Social Security is one of the biggest things on people’s minds when they approach retirement. Every 5 years we get a statement from the government with a nice large bold number on it that reaches out to us like a pat on the shoulder and says “Hey, you’re going to have some income in retirement” and that makes people feel pretty good.
The awkward thing about that is, depending on your retirement plans, that number is probably wrong…
The truth is that calculating a worker’s benefit for social security is considerably more complicated than most people realize. The process involves indexing your wages for inflation and then using your highest earning 35 years to calculate your worker’s benefit.
Where the process throws people is that there are two key assumptions Social Security must make to do this. One is the indexing factor and calculation formula which don’t get locked in until you’re 60 and 62 years old respectively. The other is what your future wages will be. Social Security defaults to assume you will make the same amount of money as you did the previous year until you claim benefits.

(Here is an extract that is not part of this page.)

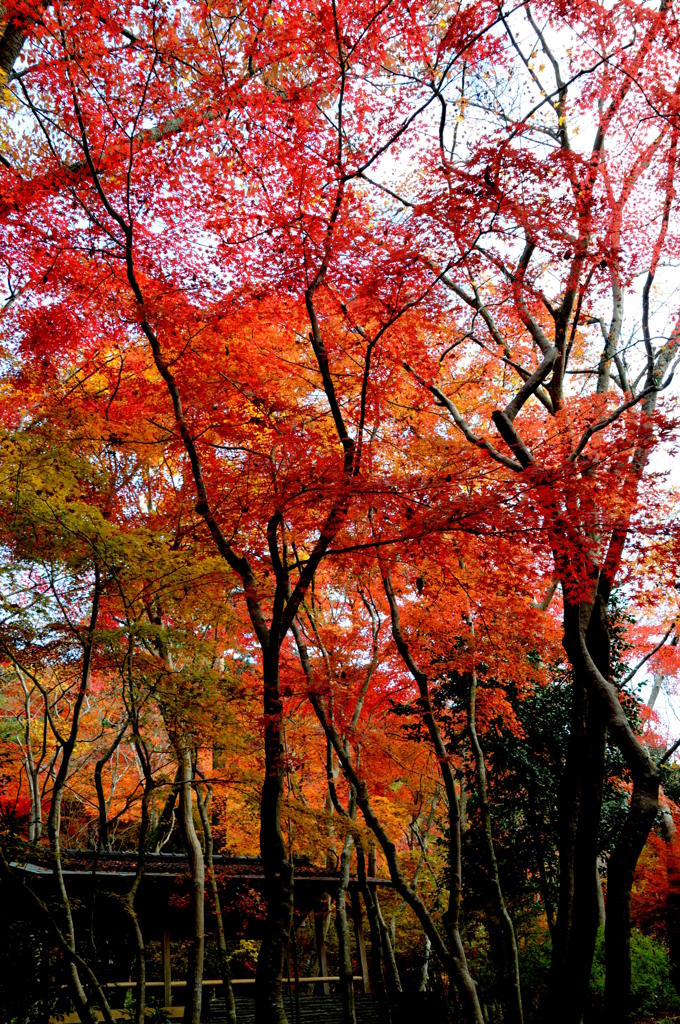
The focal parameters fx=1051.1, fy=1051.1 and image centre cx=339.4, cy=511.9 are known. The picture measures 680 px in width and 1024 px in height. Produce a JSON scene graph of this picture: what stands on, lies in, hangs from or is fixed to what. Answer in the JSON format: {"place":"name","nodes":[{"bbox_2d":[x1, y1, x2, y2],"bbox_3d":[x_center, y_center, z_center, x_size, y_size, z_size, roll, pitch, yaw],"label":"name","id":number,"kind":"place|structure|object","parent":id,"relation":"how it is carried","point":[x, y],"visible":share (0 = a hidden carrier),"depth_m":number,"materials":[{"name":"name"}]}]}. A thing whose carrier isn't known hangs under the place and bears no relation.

If either of those variables change you can end up with a different benefit than what they show on the sheet.
Some common situations that can throw those numbers off are:
- You wait a few years after retirement to claim your benefit
- Your salary changes significantly in the years before you claim benefits
- You retire during your 35 indexed highest earning years.
As you can see, it doesn’t take anything out of the ordinary to affect your benefit. It is worth having a professional take a look at your latest statement to make sure you get what you expect when you finally decide to cash in.